EXTRACTED RECORDS:

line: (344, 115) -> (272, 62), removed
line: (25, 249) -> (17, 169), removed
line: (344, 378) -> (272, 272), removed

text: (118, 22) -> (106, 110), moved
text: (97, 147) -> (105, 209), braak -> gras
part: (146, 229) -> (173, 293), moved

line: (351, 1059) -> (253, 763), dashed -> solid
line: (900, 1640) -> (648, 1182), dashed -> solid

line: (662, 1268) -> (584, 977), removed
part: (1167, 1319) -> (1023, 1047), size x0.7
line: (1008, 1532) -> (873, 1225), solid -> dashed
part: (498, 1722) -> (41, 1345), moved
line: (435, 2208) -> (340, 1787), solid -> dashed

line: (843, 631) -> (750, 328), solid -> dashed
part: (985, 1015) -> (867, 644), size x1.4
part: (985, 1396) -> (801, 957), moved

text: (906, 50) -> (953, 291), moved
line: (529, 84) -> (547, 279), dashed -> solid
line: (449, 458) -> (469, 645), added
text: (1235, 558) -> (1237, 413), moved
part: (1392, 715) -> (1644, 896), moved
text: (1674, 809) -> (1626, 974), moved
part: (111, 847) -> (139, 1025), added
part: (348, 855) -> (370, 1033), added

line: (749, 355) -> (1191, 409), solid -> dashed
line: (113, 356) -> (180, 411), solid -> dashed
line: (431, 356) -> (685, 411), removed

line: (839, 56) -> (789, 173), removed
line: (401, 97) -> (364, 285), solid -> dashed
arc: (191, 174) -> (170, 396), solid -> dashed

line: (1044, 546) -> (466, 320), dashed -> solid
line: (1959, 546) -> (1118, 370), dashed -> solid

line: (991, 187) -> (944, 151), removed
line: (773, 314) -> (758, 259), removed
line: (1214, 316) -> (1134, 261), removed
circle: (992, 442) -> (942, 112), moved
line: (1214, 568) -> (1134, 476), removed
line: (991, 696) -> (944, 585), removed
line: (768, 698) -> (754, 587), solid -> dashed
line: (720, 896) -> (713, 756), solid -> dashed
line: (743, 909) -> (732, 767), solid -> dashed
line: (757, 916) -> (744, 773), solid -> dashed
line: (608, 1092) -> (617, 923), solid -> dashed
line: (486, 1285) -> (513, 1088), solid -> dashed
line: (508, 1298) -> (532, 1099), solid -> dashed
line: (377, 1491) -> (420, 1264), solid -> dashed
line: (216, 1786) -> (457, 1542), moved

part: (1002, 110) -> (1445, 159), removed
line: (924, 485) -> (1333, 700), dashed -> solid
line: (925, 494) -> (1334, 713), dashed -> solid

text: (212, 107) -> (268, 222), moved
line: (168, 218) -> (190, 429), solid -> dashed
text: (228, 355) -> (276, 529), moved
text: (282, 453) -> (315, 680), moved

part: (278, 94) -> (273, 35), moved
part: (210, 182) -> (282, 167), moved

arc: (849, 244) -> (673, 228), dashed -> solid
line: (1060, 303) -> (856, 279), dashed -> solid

EXERCISE: Set out, exactly as written, the lines from the line with "line: (216, 1786) -> (457, 1542), moved" to the last line of the records, inclusive, and only those lines.

ANSWER:
line: (216, 1786) -> (457, 1542), moved

part: (1002, 110) -> (1445, 159), removed
line: (924, 485) -> (1333, 700), dashed -> solid
line: (925, 494) -> (1334, 713), dashed -> solid

text: (212, 107) -> (268, 222), moved
line: (168, 218) -> (190, 429), solid -> dashed
text: (228, 355) -> (276, 529), moved
text: (282, 453) -> (315, 680), moved

part: (278, 94) -> (273, 35), moved
part: (210, 182) -> (282, 167), moved

arc: (849, 244) -> (673, 228), dashed -> solid
line: (1060, 303) -> (856, 279), dashed -> solid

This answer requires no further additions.